> DIRECTIONS:
In the lines below, starting at the line that contains "תנורי זכוכית" and ending at the line that contains "מחממי תהליך", replace "מדיניות" with "תקנון" and write out those lines again with nothing else changed.

Saved entries
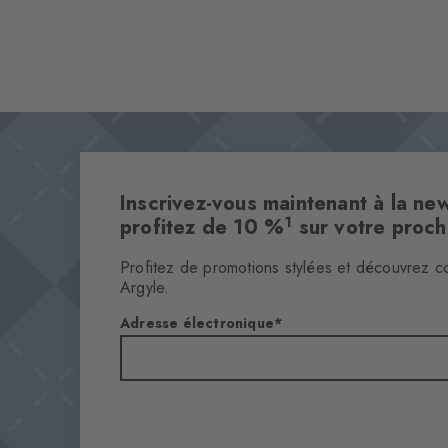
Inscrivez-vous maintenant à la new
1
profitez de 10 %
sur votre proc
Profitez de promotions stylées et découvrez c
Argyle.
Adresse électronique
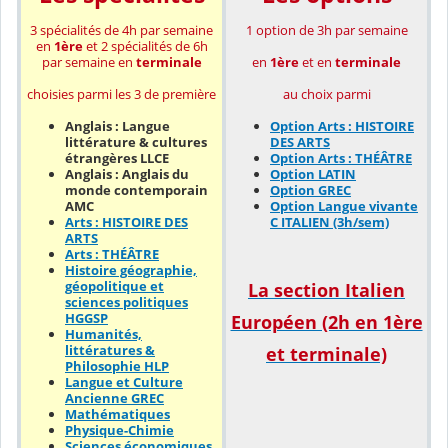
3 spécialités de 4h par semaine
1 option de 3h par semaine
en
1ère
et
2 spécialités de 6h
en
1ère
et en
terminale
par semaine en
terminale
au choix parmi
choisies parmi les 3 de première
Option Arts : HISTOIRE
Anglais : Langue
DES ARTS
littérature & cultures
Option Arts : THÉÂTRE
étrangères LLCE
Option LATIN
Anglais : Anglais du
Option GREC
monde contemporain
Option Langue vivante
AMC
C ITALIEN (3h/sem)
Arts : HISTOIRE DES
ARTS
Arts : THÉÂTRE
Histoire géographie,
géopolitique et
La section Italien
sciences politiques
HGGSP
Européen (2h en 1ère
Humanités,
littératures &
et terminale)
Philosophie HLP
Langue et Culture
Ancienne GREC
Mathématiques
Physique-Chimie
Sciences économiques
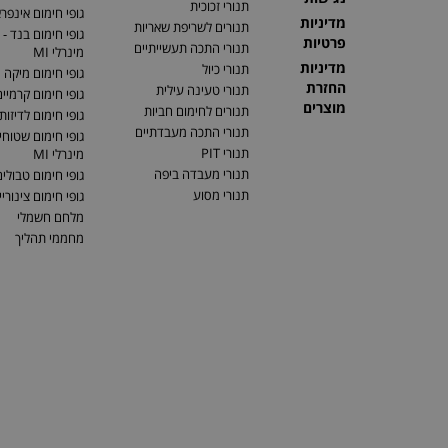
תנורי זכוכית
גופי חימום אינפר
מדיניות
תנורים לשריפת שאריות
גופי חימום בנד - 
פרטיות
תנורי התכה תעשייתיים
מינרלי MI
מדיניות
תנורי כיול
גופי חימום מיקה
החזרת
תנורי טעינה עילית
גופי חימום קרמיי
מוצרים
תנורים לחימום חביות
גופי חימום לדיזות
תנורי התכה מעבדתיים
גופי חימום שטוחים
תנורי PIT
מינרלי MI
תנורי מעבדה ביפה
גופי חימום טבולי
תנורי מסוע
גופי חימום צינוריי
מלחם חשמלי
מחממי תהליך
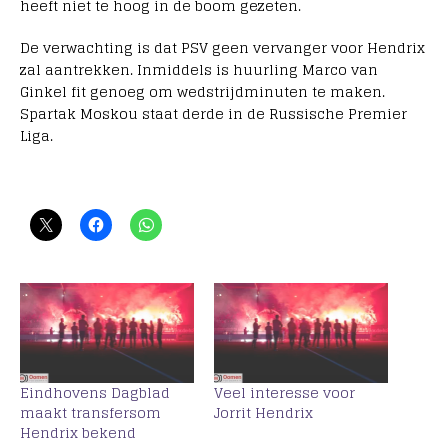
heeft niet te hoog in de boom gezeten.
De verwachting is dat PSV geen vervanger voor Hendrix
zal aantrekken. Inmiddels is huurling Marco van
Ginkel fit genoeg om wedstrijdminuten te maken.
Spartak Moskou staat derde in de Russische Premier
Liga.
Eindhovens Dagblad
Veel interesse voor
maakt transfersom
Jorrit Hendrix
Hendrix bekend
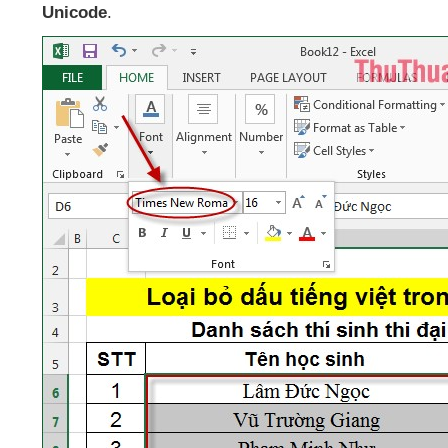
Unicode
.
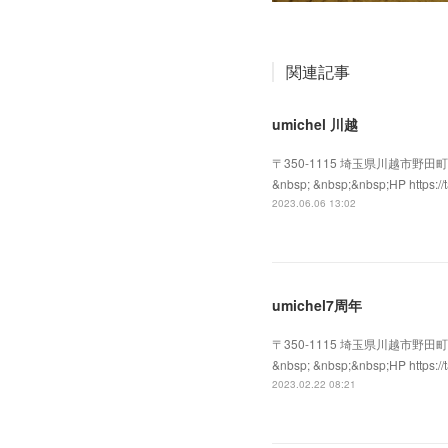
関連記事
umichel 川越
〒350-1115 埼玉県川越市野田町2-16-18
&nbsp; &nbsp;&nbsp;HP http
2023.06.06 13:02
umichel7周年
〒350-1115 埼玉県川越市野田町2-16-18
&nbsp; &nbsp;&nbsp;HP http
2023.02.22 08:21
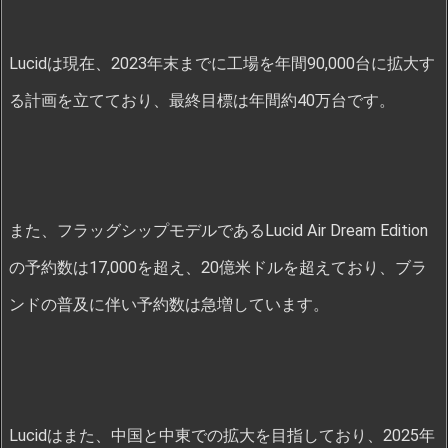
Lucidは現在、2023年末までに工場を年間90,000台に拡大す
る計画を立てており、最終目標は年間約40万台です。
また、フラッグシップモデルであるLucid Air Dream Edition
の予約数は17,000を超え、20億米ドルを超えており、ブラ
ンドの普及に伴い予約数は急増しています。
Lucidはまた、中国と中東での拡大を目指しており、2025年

> REPLY:
תנורי זכוכית
גופי חימום אינפר
תקנון
תנורים לשריפת שאריות
גופי חימום בנד - 
פרטיות
תנורי התכה תעשייתיים
מינרלי MI
תקנון
תנורי כיול
גופי חימום מיקה
החזרת
תנורי טעינה עילית
גופי חימום קרמיי
מוצרים
תנורים לחימום חביות
גופי חימום לדיזות
תנורי התכה מעבדתיים
גופי חימום שטוחים
תנורי PIT
מינרלי MI
תנורי מעבדה ביפה
גופי חימום טבולי
תנורי מסוע
גופי חימום צינוריי
מלחם חשמלי
מחממי תהליך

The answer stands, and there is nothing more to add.